Canonical boundary definition: see docs/threat-model.md (frozen baseline).

We assume the kernel and hardware are trusted and un‑compromised. Kernel exploits or speculative‑execution side channels are out of scope (see §6).

PyIsolate uses sub‑interpreters as execution cells for scheduling and lifecycle, while the actual security boundary is kernel/process level enforcement (cgroups, eBPF/LSM, and broker mediation). Sub‑interpreters alone are not treated as a hard isolation boundary in production.

1. Process containment — Guest code cannot execute syscalls outside the eBPF allow‑list.
2. Memory safety — Each interpreter is hard‑capped to its RAM quota at the allocator level; no guest can corrupt another’s heap.
3. Broker integrity & replay protection — All control‑plane frames are AEAD‑sealed (X25519 → ChaCha20‑Poly1305) with strictly increasing counters; forged or replayed frames are dropped.
4. Policy hot‑reload atomicity — Policy updates are applied with a RCU‑style swap; a sandbox sees either the old or the new rule‑set, never a mix.
5. Crash isolation — Double‑faulting or segfault‑inducing code inside a sandboxed thread cannot bring down the supervisor (guarded by pthread_sigmask & alt‑stack guards).

Anything not listed above is not guaranteed.

• LSM hooks (file_open, inode_unlink, socket_connect) — path‑aware FS & net gating.
• cgroup programs — per‑sandbox memory (cgroup/mem), CPU (perf‑event) & bandwidth limits.
• Tracepoint programs — instant kill on execve, ptrace, bpf(), or other high‑risk syscalls.

• No‑GIL build — removes the global interpreter lock; each sandbox runs on its own OS thread.
• Per‑interpreter arenas — allocator instances are never shared; freelists are local.
• Stack canaries — CPython compiled with -fstack-protector-strong.
• Control‑flow integrity — built with -fsanitize=cfi to detect code‑reuse attacks.
• Builtin shrink‑wrap — __import__, open, ctypes, cffi, dlopen, mmap, and pickle removed unless explicitly re‑enabled via policy.

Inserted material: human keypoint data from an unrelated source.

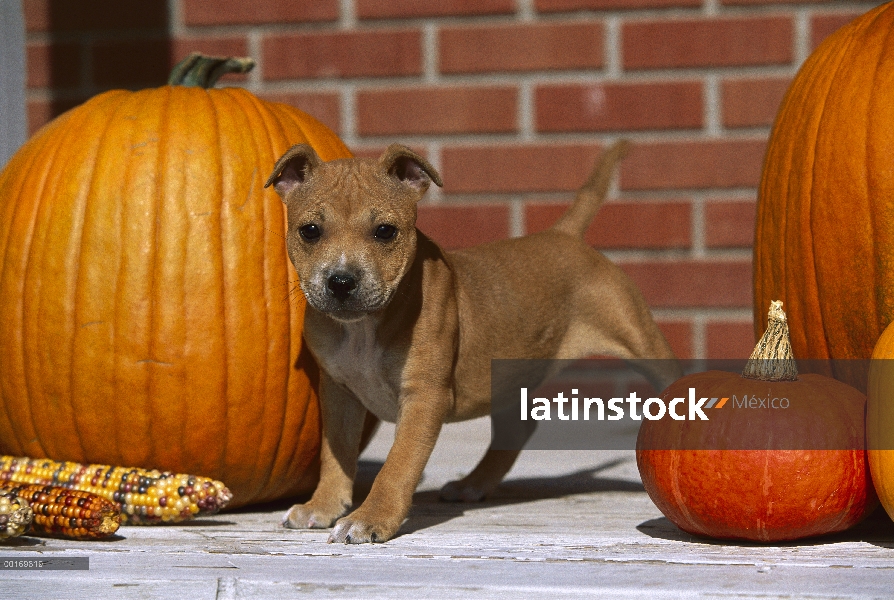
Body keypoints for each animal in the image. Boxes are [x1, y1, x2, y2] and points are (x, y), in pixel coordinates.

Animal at [264, 141, 680, 544]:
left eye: (385, 231)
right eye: (310, 231)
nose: (341, 281)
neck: (364, 327)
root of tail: (564, 235)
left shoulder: (424, 397)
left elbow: (397, 465)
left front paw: (369, 519)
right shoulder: (338, 392)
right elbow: (335, 455)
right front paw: (322, 506)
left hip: (640, 339)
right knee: (517, 427)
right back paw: (473, 484)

• Noise‑like 1‑RTT handshake: X25519 + optional Kyber‑768 hybrid → HKDF‑SHA‑256.
• Per‑frame AEAD: ChaCha20‑Poly1305 (96‑bit nonce, 16‑byte tag).
• 64‑bit monotone counter, stored in a lock‑free slab per channel; any rollback closes the channel.
• Keys can be rotated by repeating the handshake; counters reset on success.

• Reads a perf‑ring buffer from resource_guard.bpf; sends SIGXCPU or SIGTERM on quota breach.
• Fail‑closed: if the ringbuffer stalls → sandbox thread is cancelled.

1. Sub‑interpreter: execution cell only.
2. Thread: scheduling/accounting unit.
3. Process + kernel policy: primary production security boundary.
4. Container/microVM: stronger boundary and recommended fallback for hostile multi‑tenant environments.

• Linux ≥ 6.6 (BPF‑LSM + BPF tokens). CO‑RE objects ensure portability.
• x86‑64 & aarch64 tested in CI.
• cBPF‑only kernels → fallback to Landlock + rlimit mode (reduced guarantees).

1. Reproducible builds — nix flake and Dockerfile produce identical SHA‑256 artefacts.
2. Statically‑linked libsodium — version pinned; signatures verified.
3. eBPF bytecode — compiled with clang‑17, stripped, SHA‑256 recorded in bpf/manifest.lock.
4. GitHub Actions — signed artefacts (cosign), provenance uploaded to Supply‑Chain Levels for Software Artifacts (SLSA) workflow.

Email: security@pyisolate.dev (GPG key 0xBEEFDEADCAFEBABE).

We follow RFC 9116: ├── /.well‑known/security.txt with contact & encryption info.

Q: Why not seccomp only? A: eBPF‑LSM lets us filter on path & arguments, not just syscall numbers. See Design.

Q: Does crypto add noticeable latency? A: Handshake ≈ 18 µs; per‑frame overhead < 400 ns on AVX2.

Q: Can I disable the broker and talk directly to the FS? A: No. That defeats the trust boundary. Write a plugin that proxies the operation through approved opcodes.